絶好調のWindowsクライアント部門と収益を圧迫するXbox/MSN(2/3 ページ)

» 2006年08月02日 07時00分 公開
[Matt Rosoff,Directions on Microsoft]
Directions on Microsoft 日本語版

インフォメーションワーカー部門
 前年度同四半期比で6%増の31億3000万ドルで、ここ数四半期と同程度の成長率を維持している。ただし、同部門全体の前受収益は第3四半期と比べて39%増収の36億1000万ドルを達成しており、企業ユーザーが2006年後半に予定されているOffice 2007のリリースをにらみ、複数年ライセンス契約を購入していることが伺われる。

MSN部門
 今期収益は5億8000万ドルで、前年度同四半期と比べて3%の減収となった。これは、MSNサーチの検索連動型広告プラットフォームのadCenterが、Yahoo!のOverture広告プラットフォームからの移行後に、Overtureによる収入分を充当できるほど広告主を確保できていないためである。また、損失も2006年第3四半期の2600万ドルから1億9000万ドルに膨れ上がり、1億100万ドルの黒字を記録した1年前の2005年第4四半期とは正反対の結果となった。これは、MicrosoftではGoogleに対抗すべくコンシューマー向けのオンラインサービスの刷新を進めているが、新しいサービスWindows Liveへの投資の拡大を反映している。同社の最高財務責任者(CFO)Chris Liddell氏は、2007年度下半期には再び増収に転じると予測しているが、黒字化は2008年度以降になるであろうことを認めている。

ホーム&エンターテイメント部門
 予想どおり前年度同四半期と比べて94%の増収となり、114億ドルの収益を上げたが、Xbox 360コンソールの販売台数が前年同期の初代Xboxコンソールの販売台数を上回ったため、損失が4億1400万ドルと倍以上に膨れ上がっている(Microsoftでは、コンソールを1台販売するごとに赤字になるが、ゲームタイトルや周辺機器、Xbox Liveのサブスクリプションにより利益を上げようとするビジネスモデルを採用している)。現在のXbox 360全体の収益は、予想どおり500万ドルである。
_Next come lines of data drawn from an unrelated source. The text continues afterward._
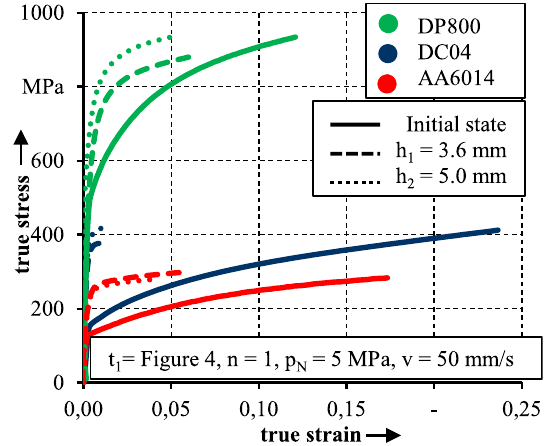
Fig. 5. True stress – true strain diagram of initial and preloaded specimens for all materials and drawbead heights h 1 and h 2 ( p N =5.0MPa, v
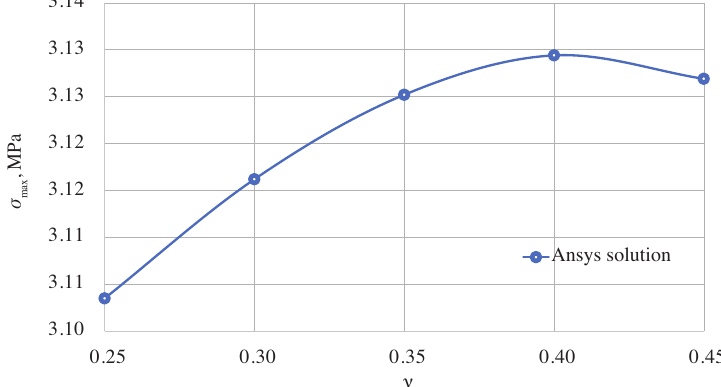
Figure 7. Variation of the subgrade Poisson’s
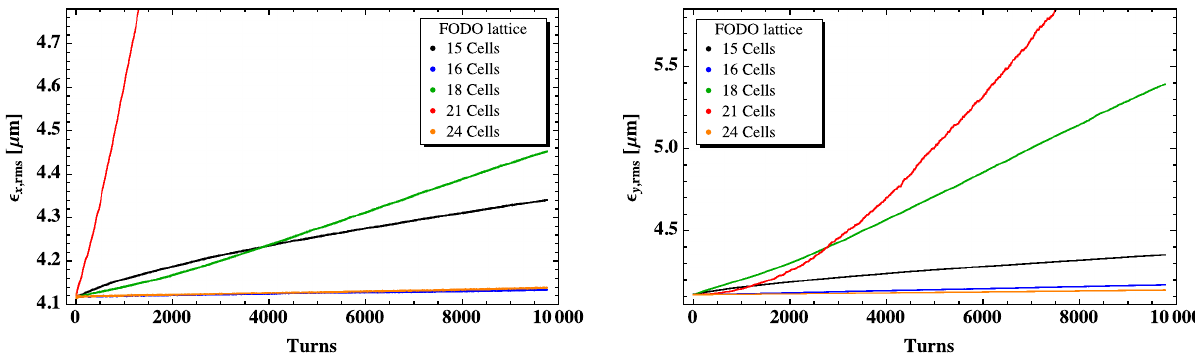
FIG. 11. Time evolution of horizontal (left) and vertical (right) rms emittance for the regular FODO cell lattices consisting of 15, 16, 18, 21 and 24 cells.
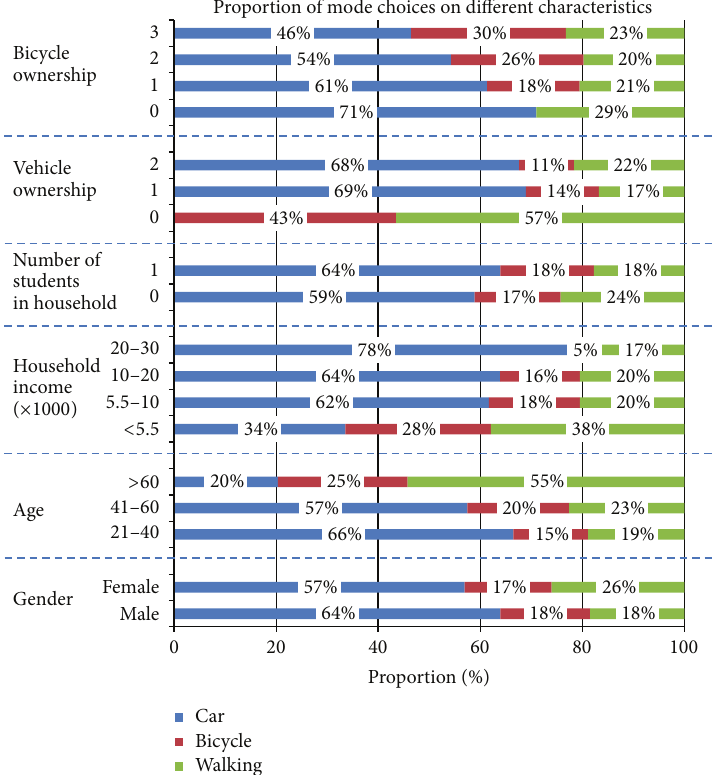
Figure 3: Proportion of mode choices in short distance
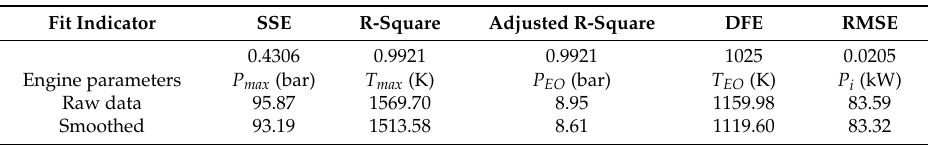
Table 3. The goodness of fit of the pressure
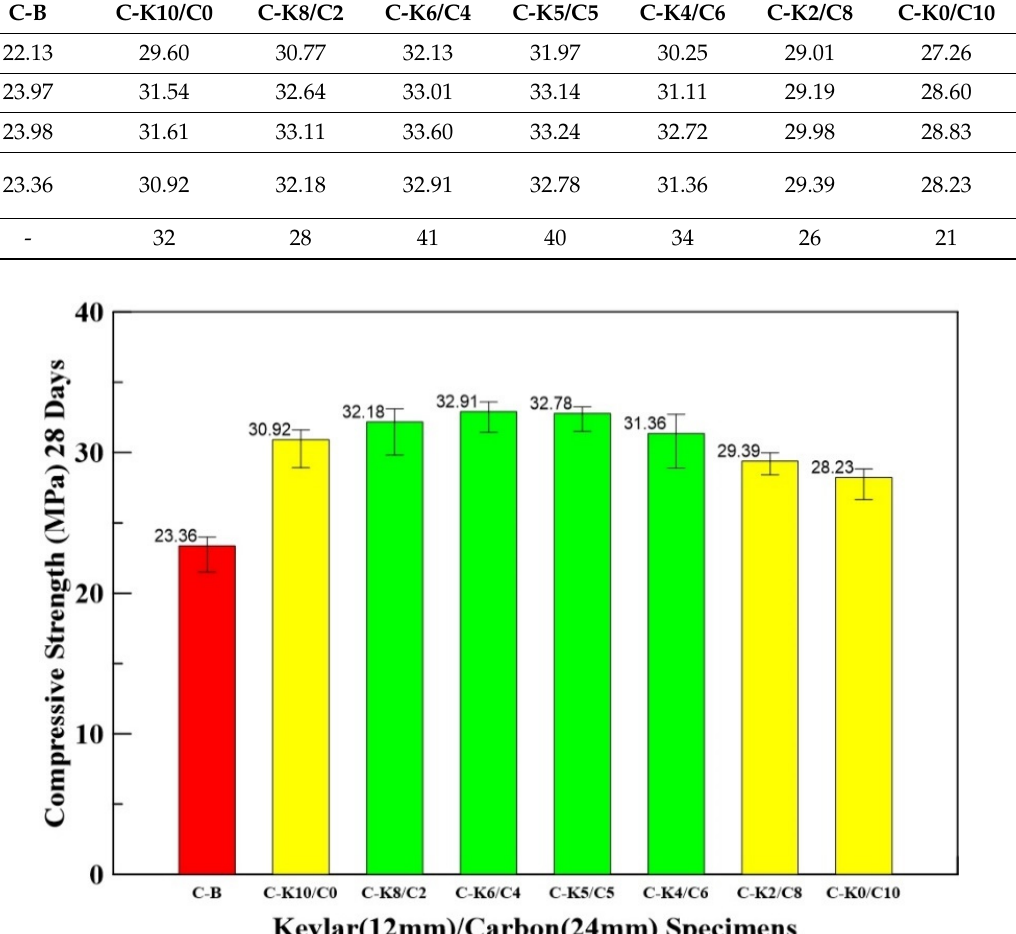
Figure 6. Bar chart for average compressive strengths of benchmark and Kevlar/carbon HFRC 267 specimens. 268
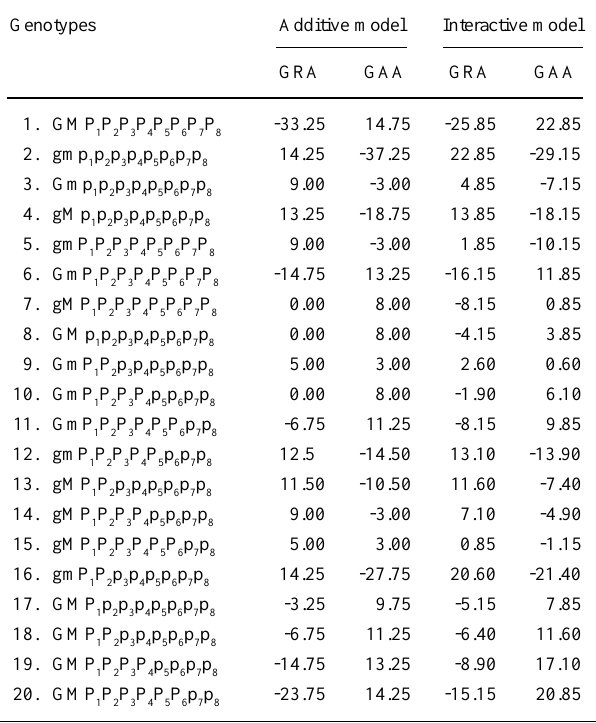
Table VIII - Estimates of general reaction ability (GRA) and aggressivity (GAA) according to additive and interactive models from 20 x 20 diallel.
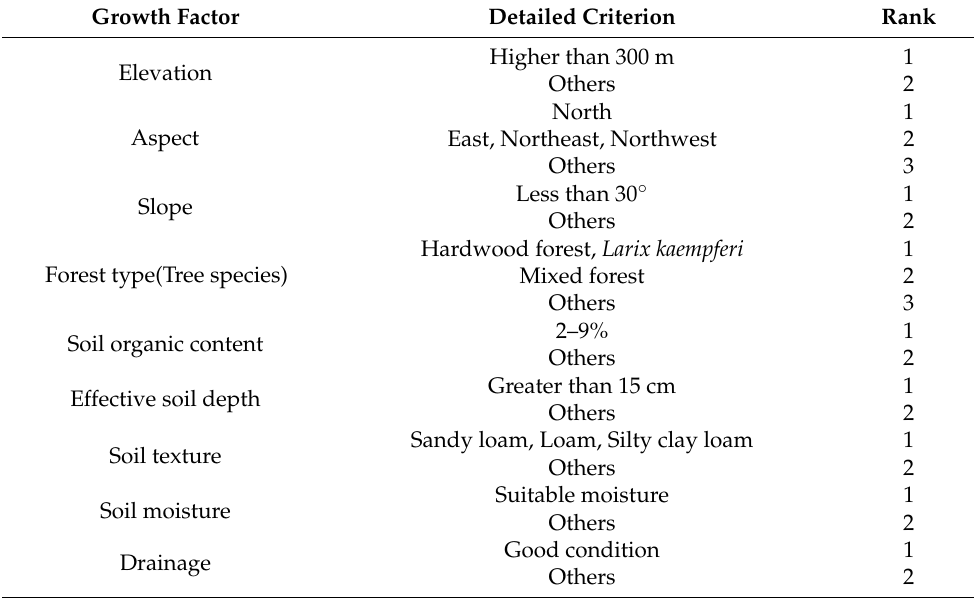
Table 1. Nine growth factors and the detailed criterion of each for identifying the suitable WSG cultivation sites.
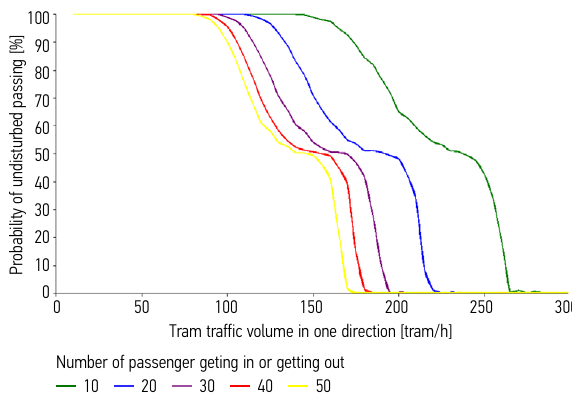
Fig. 5. Probability of undisturbed passing before twin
Microsoftビジネスソリューション部門およびモバイル&組み込みデバイス部門
 Microsoftで最も規模が小さいこれらの部門は、今期いずれも予想を上回る収益を上げた。Microsoft ビジネスソリューション(MBS)部門は、前年度同四半期比16%の増収で2億8000万ドルを達成し、同部門としては歴代2位の収益を記録している。モバイル&組み込みデバイス部門は、前年度同四半期比41%の増収で1億1300万ドルの収益を上げ、5四半期連続で40%以上の前年同期比成長率を記録している。また両部門とも、年度を通じての黒字を初めて達成した。

前受収益の拡大と株式買い戻しを続行

 2006年度第4四半期の前受収益は、第1四半期の30億3000万ドル、第2、3四半期の36億7000万ドルから飛躍的に伸び、60億8000万ドルとなった。これにより、第3四半期は89億ドルだったMicrosoftの前受収益の合計は、第4四半期では109億ドルに拡大した。この前受収益における急増分のほとんどは、ボリュームライセンス契約によるものだ。特に、大規模企業によるエンタープライズアグリーメントの更新が活発なことが影響している。この前受収益は按分して実現収益に転換されるため、2007年度全体の業績見通しは明るいと言える。

 またMicrosoftは、いわゆる逆競り(ダッチオークション)方式により、今後2ヶ月で200億ドル相当の株式を買い戻す計画を発表している。これは、2004年8月のGoogleの株式初公開時に使われた方式と同じである。現在の株主は、8月17日までに22ドル50セント〜24ドル75セントの間で1株当たりの売り希望価格と、その価格でMicrosoftの買い戻しに応じる株数を回答して入札することになる。入札者は、入札価格を下回る価格で売買に応じるよう強制されることはないが、入札価格を上回る価格が提示される可能性がある。Microsoftは入札状況を勘案して、8億808万808株を買い戻すことができる範囲で、可能な限り低い買い戻し価格を設定する。株主には、7月24日付でこの買い戻しプランの詳細が郵送される。